As much as Marissa morbidly savored the cold lonliness of Washington Heights, she couldn't helped but be scared to death by the black van. Screeching, zooming, roaring, shooting its way down Baker Street. Then a scorching turn, an icy splash of rain against the basement windows, and it was gone. Again, the early dawn was black.
And black the day would remain. No sunlight to dispel the dark, damp chill of the menacing Baltimore landscape. Concrete, urban, impersonal -- it was all black.
If Marissa had experienced an Emo phase in high school, she might have suffered a relapse. But she didn't -- she was too busy with... too busy, enough said. She didn't have time for sulking and misery. She did, this morning, however, have time to throw on a stark black shirt, durable jeans, and some don't-even-try black pumps.
No black eye shadow. Never. To the residents of Washington Heights, Marissa would never appear in the least bit discouraged. Only Oscar recognized the subtle mood shifts, hidden by her strikingly beautiful presentation. Oh, Oscar. The closest thing Marissa had to a friend in Washington Heights -- the closest thing she had to reliability.
Well, there were the loony late night drunks. She could always count on them. Like Kevin, for instance, one of the usual suspects. He was a fellow Hopkins student, but about as different as Marissa as she could possibly imagine. And never a chance. Some of her university friends thought him cute -- in a creepy, awkward sort of way -- but he didn't exude the odor of success. And as unsuperficial as Marissa tried to be, she couldn't resist the sweet smell of money.
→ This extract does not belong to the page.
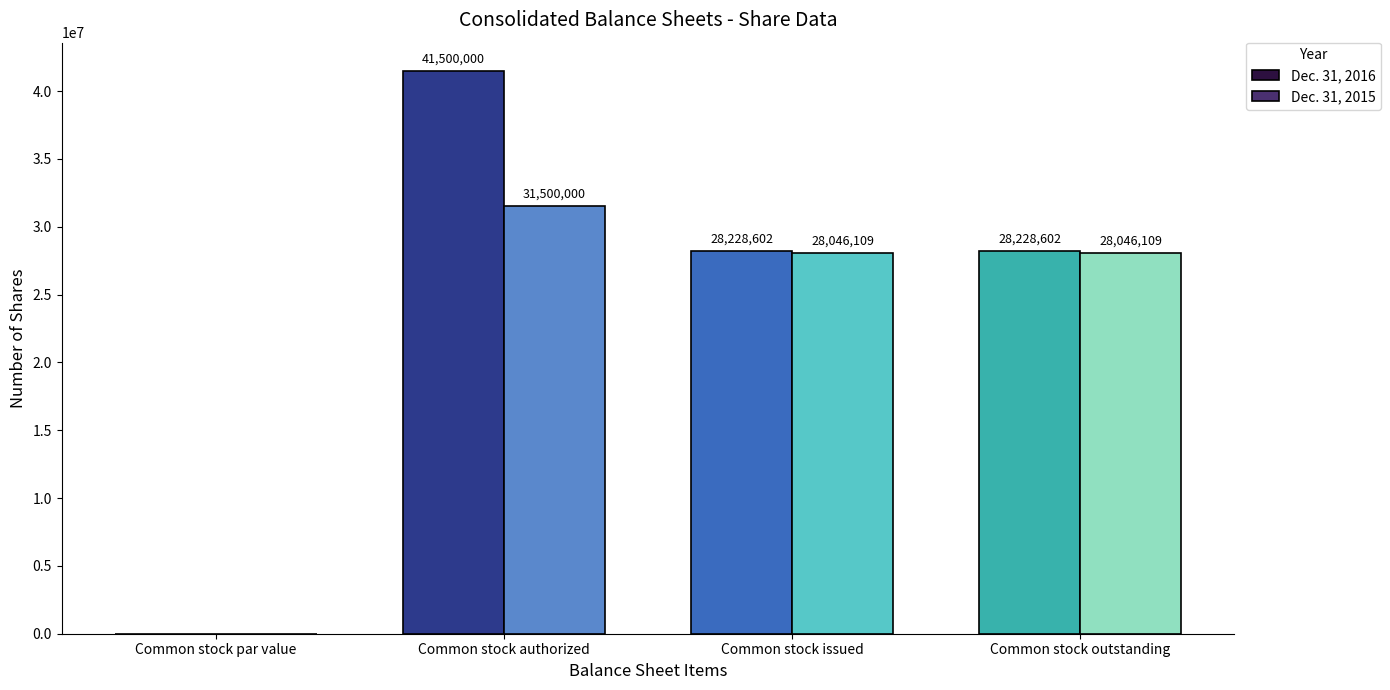

Count the Dec. 31, 2015 values in the range 28046109 to 31500000.

3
She wandered toward Oscar's thinking about boys. A rarity, surprisingly. It must have been the introspective nature of the morning. The blackness.
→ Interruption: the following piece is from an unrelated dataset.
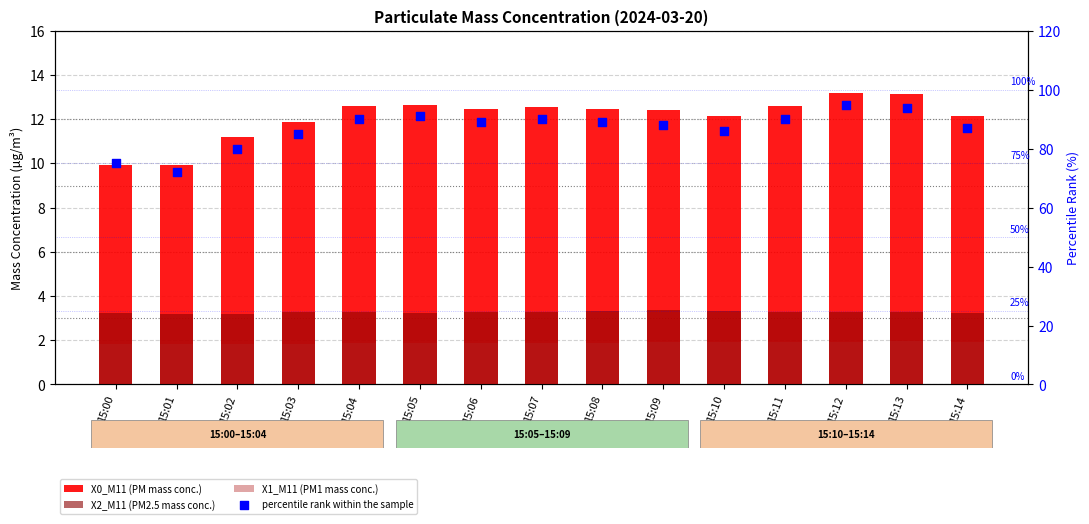

Which series has the largest total across all categories?

percentile rank within the sample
Kevin -- nope. Finn -- too young. Marissa chuckled -- 30 or older, with at least an M.D. Charlie was kind of cute -- maybe for a one-night stand -- but, ooo, Marissa caught herself. She didn't do one night stands. Well, no, Oscar doesn't count. He's just Oscar.
He was safe. And she liked safety. No one could blame her -- she was Massachusetts girl caught in a Chesapeake ghetto. So she walked toward Oscar's, eyes forlorn, gazing into the bleak blackness, and she hoped for a different day. For a girl so driven, so motivated, so focused, Marissa could not even escape the overwhelming decay of Washington Heights.